Having now warmed up, Macaulay goes for a touch directly on Croker's class: "A very large proportion of the two thousand five hundred notes which the editor boasts of having added... remind us of nothing so much as of those profound and interesting annotations which are pencilled by sempstresses and apothecaries' boys on the dog-eared margins of novels borrowed from circulating libraries; 'How beautiful!' 'Cursed prosy!' 'I don't like Sir Reginald Malcolm at all.' 'I think Pelham is a sad dandy.'"

Croker does sound like an idiot, and only a very small number of his comments survive in the 1953 OUP edition I have, and all of his ill-advised omissions and additions to the text have been reverted.
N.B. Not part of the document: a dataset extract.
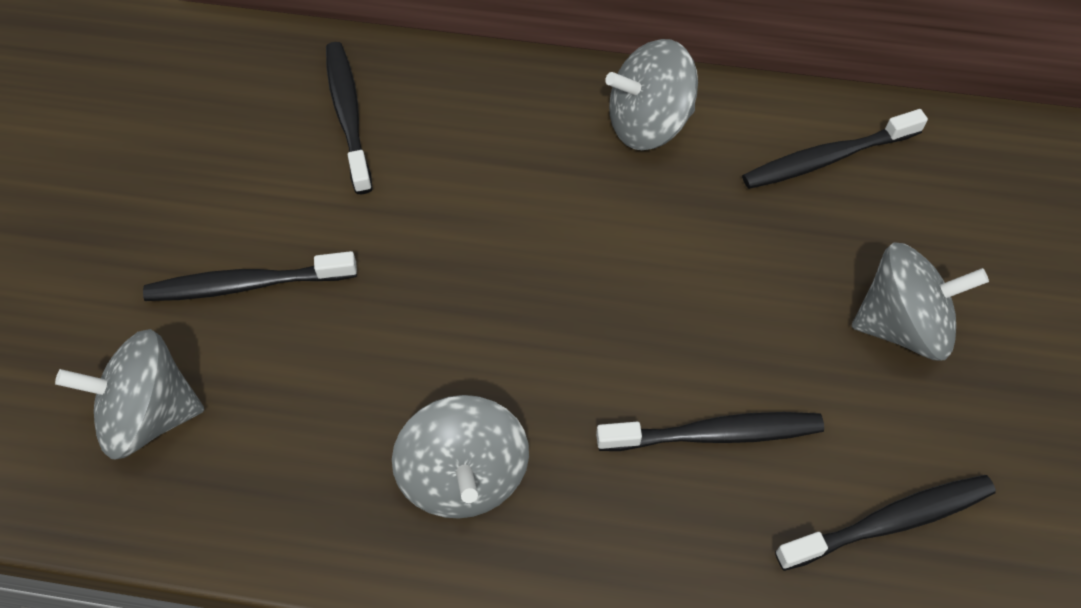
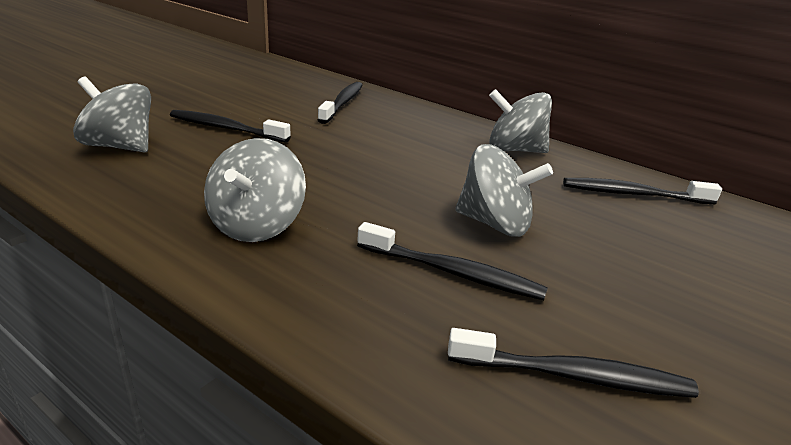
camera: 25 degrees right, 30 degrees down
(902, 324) = (652, 277): grey spinning top -> grey spinning top (494, 224)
Still, it is hard to believe any man could be as much of a jackass as Macaulay portrays him. Macaulay wholly justifies himself, however, when he complains that in Croker's comments, "We have 'fallacy' used as synonymous with 'falsehood.'" It warms my thistle-ish heart to hear someone who commits that gross solecism so savagely abused.

Macaulay animadverts against Boswell and Johnson as well. After saying that Boswell is the foremost biographer of all time, he strangely continues by calling Boswell the worst of men:

"We are not sure that there is in the whole history of the human intellect so strange a phænomenon as this book. Many of the greatest men that ever lived have written biography. Boswell was one of the smallest men that ever lived, and he has beaten them all. He was, if we are to give any credit to his own account or to the united testimony of all who knew him, a man of the meanest and feeblest intellect... Beauclerk used his name as a proverbial expression for a bore. He was the laughing-stock of the whole of that brilliant society which has owed to him the greater part of its fame... Servile and impertinent, shallow and pedantic, a bigot and a sot, bloated with family pride, and eternally blustering about the dignity of a born gentleman, yet stooping to be a talebearer, an eavesdropper, a common butt in the taverns of London... Without all the qualities which made him the jest and the torment of those among whom he lived, without the officiousness, the inquisitiveness, the effrontery, the toad-eating, the insensibility to all reproof he never could have produced so excellent a book."

Having read about halfway through, I think I can defend Boswell. Perhaps he becomes especially stupid later, but so far he seems like a guileless man of moderately good intelligence and much better education. His views on literature, where they differ from Johnson's, largely amount to agreeing with the dominant opinion of his time regarding each author, but he occasionally makes a good point. He does seem to have driven Johnson and others crazy at times, but he was pretty clearly a kind and good-natured man and only a little given to sycophancy. I was going to say that Macaulay might have been misled by the lack of celebrities and celebrity hangers-on in his day, but surely there are no worse sycophants than courtiers. The explanation for Macaulay's intense hatred of Boswell and considerable abuse of Johnson, is hinted at in these lines and explained in the Life. Macaulay says, "Of the talents which ordinarily raise men to eminence as writers, Boswell had absolutely none. There is not in all his books a single remark of his own on literature, politics, religion, or society, which is not either commonplace or absurd. His dissertations on hereditary gentility, on the slave-trade, and on the entailing of landed estates, may serve as examples."

And that is it. Macaulay was a fervent Whig, so a republican, an abolitionist, a hater of the old aristocracy, and in short the bitter enemy of Boswell (who was, after all, a Scottish nobleman) and of Johnson's politics, if not of Johnson himself. Both Boswell and Johnson often say things that would be intolerable if said now, and sometimes that were poorly reasoned, but it would be very foolish to judge what kind of men they were, by looking at what kind of men in the 19th or 21st century hold some opinions similar to theirs. A man who believes in the unmoving Earth in 1500 is not (without further evidence) the same sort of man as one who holds the same belief today.